AIM OF THE TASK: Search the records for the string "been" and return each line that has it.

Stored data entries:

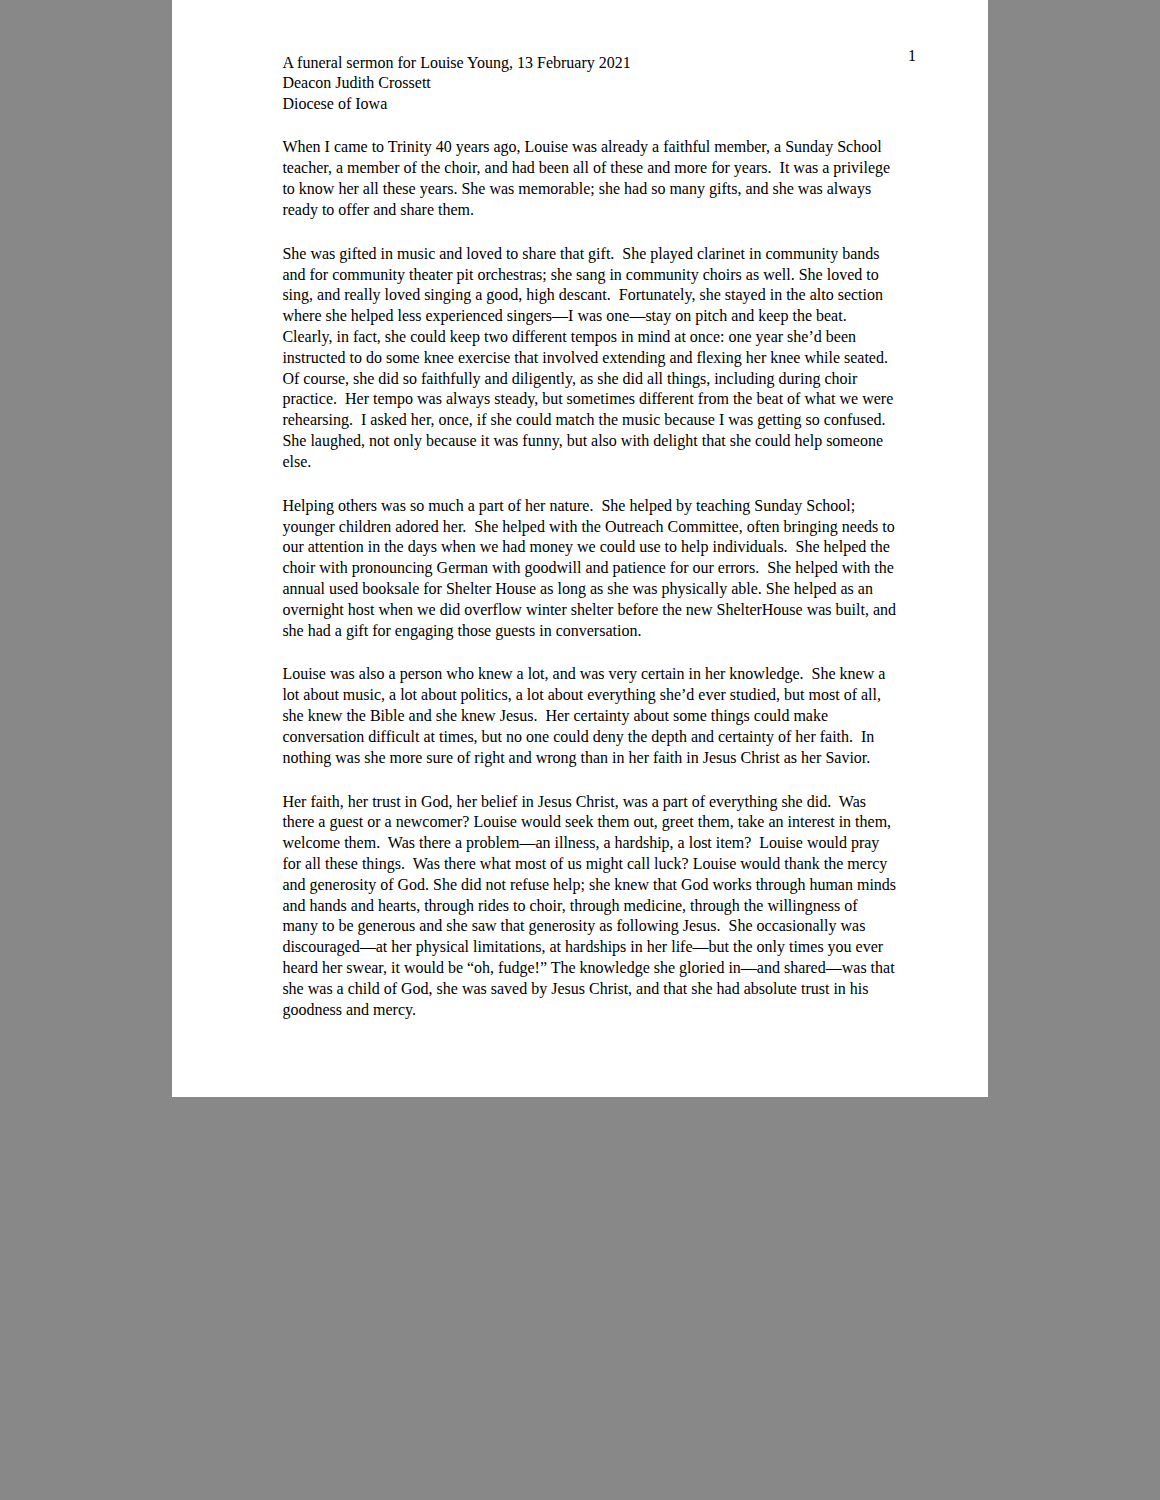1
A funeral sermon for Louise Young, 13 February 2021
Deacon Judith Crossett
Diocese of Iowa
When I came to Trinity 40 years ago, Louise was already a faithful member, a Sunday School teacher, a member of the choir, and had been all of these and more for years. It was a privilege to know her all these years. She was memorable; she had so many gifts, and she was always ready to offer and share them.
She was gifted in music and loved to share that gift. She played clarinet in community bands and for community theater pit orchestras; she sang in community choirs as well. She loved to sing, and really loved singing a good, high descant. Fortunately, she stayed in the alto section where she helped less experienced singers—I was one—stay on pitch and keep the beat. Clearly, in fact, she could keep two different tempos in mind at once: one year she’d been instructed to do some knee exercise that involved extending and flexing her knee while seated. Of course, she did so faithfully and diligently, as she did all things, including during choir practice. Her tempo was always steady, but sometimes different from the beat of what we were rehearsing. I asked her, once, if she could match the music because I was getting so confused. She laughed, not only because it was funny, but also with delight that she could help someone else.
Helping others was so much a part of her nature. She helped by teaching Sunday School; younger children adored her. She helped with the Outreach Committee, often bringing needs to our attention in the days when we had money we could use to help individuals. She helped the choir with pronouncing German with goodwill and patience for our errors. She helped with the annual used booksale for Shelter House as long as she was physically able. She helped as an overnight host when we did overflow winter shelter before the new ShelterHouse was built, and she had a gift for engaging those guests in conversation.
Louise was also a person who knew a lot, and was very certain in her knowledge. She knew a lot about music, a lot about politics, a lot about everything she’d ever studied, but most of all, she knew the Bible and she knew Jesus. Her certainty about some things could make conversation difficult at times, but no one could deny the depth and certainty of her faith. In nothing was she more sure of right and wrong than in her faith in Jesus Christ as her Savior.
Her faith, her trust in God, her belief in Jesus Christ, was a part of everything she did. Was there a guest or a newcomer? Louise would seek them out, greet them, take an interest in them, welcome them. Was there a problem—an illness, a hardship, a lost item? Louise would pray for all these things. Was there what most of us might call luck? Louise would thank the mercy and generosity of God. She did not refuse help; she knew that God works through human minds and hands and hearts, through rides to choir, through medicine, through the willingness of many to be generous and she saw that generosity as following Jesus. She occasionally was discouraged—at her physical limitations, at hardships in her life—but the only times you ever heard her swear, it would be “oh, fudge!” The knowledge she gloried in—and shared—was that she was a child of God, she was saved by Jesus Christ, and that she had absolute trust in his goodness and mercy.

SOLUTION:
When I came to Trinity 40 years ago, Louise was already a faithful member, a Sunday School teacher, a member of the choir, and had been all of these and more for years. It was a privilege to know her all these years. She was memorable; she had so many gifts, and she was always ready to offer and share them.
She was gifted in music and loved to share that gift. She played clarinet in community bands and for community theater pit orchestras; she sang in community choirs as well. She loved to sing, and really loved singing a good, high descant. Fortunately, she stayed in the alto section where she helped less experienced singers—I was one—stay on pitch and keep the beat. Clearly, in fact, she could keep two different tempos in mind at once: one year she’d been instructed to do some knee exercise that involved extending and flexing her knee while seated. Of course, she did so faithfully and diligently, as she did all things, including during choir practice. Her tempo was always steady, but sometimes different from the beat of what we were rehearsing. I asked her, once, if she could match the music because I was getting so confused. She laughed, not only because it was funny, but also with delight that she could help someone else.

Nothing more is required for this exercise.